Thousands of South Korean teachers and school staff protested in Seoul on Saturday to demand more legal protection against bullying by parents, a growing problem in a country known for its brutally competitive school environments.
The weekend demonstrations in the capital followed the death of a teacher who was found dead at her primary school in July after reportedly expressing emotional distress caused by complaints from allegedly abusive parents.
Police reportedly estimated that around 20,000 people attended Saturday’s demonstration.
The protesting teachers, who have been demonstrating for weeks, say current laws make it difficult to control their classrooms and leave them at the mercy of authoritarian parents who could easily accuse them of emotionally abusing children.
South Korean lawmakers are currently debating bills that would meet some of the demands for immunity on the part of teachers from accusations of child abuse. But some experts have expressed concern about the possible changes, noting that the proposals could further weaken protections for children, who work hard for years in hyper-competitive environments.

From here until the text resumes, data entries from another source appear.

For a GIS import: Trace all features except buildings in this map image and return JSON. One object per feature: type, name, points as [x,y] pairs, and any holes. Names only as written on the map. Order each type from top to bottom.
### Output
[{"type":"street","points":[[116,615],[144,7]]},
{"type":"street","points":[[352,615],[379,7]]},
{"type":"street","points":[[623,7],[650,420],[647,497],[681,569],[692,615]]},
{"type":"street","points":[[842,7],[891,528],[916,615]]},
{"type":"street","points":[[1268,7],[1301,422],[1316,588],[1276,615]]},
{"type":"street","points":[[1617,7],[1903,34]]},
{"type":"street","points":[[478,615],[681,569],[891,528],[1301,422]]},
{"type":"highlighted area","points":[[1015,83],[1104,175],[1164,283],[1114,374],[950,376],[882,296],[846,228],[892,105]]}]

In South Korea, graduating from elite universities is considered crucial for career and marriage prospects.
According to data from the Ministry of Education and the National Health Insurance Service provided to liberal opposition lawmaker Kim Woni last week, more than 820 primary, middle and high school students died by suicide between 2018 and 2022.
Dressed in black, thousands of teachers and school staff occupied a street near the National Assembly, chanting slogans and holding signs that read: “Give teachers immunity from allegations of child emotional abuse.” Protesters said more than 9,000 teachers have been reported by parents for child abuse in the last eight years.